The data:
----

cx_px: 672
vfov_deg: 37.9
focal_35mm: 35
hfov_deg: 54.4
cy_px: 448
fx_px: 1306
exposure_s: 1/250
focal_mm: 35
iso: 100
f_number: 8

----

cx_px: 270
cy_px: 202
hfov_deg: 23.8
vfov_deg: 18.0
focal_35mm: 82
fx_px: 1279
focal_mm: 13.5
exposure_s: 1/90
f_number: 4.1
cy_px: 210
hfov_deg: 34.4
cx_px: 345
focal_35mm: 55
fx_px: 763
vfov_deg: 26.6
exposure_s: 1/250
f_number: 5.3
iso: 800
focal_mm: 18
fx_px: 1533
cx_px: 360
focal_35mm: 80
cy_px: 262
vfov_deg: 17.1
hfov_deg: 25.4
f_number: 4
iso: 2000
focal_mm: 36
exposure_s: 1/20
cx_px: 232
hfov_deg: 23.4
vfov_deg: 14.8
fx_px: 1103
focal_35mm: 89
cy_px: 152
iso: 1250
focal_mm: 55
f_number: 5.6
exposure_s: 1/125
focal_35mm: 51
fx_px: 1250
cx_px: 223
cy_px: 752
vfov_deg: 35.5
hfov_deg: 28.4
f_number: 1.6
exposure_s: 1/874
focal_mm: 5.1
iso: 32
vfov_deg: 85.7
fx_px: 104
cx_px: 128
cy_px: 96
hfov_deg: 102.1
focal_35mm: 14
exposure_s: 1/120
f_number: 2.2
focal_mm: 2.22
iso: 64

----

Task requirements: The required output is the stretch of entries above from the line containing "fx_px: 1279" through the line containing "focal_35mm: 14", reproduced exactly.

Answer box:
fx_px: 1279
focal_mm: 13.5
exposure_s: 1/90
f_number: 4.1
cy_px: 210
hfov_deg: 34.4
cx_px: 345
focal_35mm: 55
fx_px: 763
vfov_deg: 26.6
exposure_s: 1/250
f_number: 5.3
iso: 800
focal_mm: 18
fx_px: 1533
cx_px: 360
focal_35mm: 80
cy_px: 262
vfov_deg: 17.1
hfov_deg: 25.4
f_number: 4
iso: 2000
focal_mm: 36
exposure_s: 1/20
cx_px: 232
hfov_deg: 23.4
vfov_deg: 14.8
fx_px: 1103
focal_35mm: 89
cy_px: 152
iso: 1250
focal_mm: 55
f_number: 5.6
exposure_s: 1/125
focal_35mm: 51
fx_px: 1250
cx_px: 223
cy_px: 752
vfov_deg: 35.5
hfov_deg: 28.4
f_number: 1.6
exposure_s: 1/874
focal_mm: 5.1
iso: 32
vfov_deg: 85.7
fx_px: 104
cx_px: 128
cy_px: 96
hfov_deg: 102.1
focal_35mm: 14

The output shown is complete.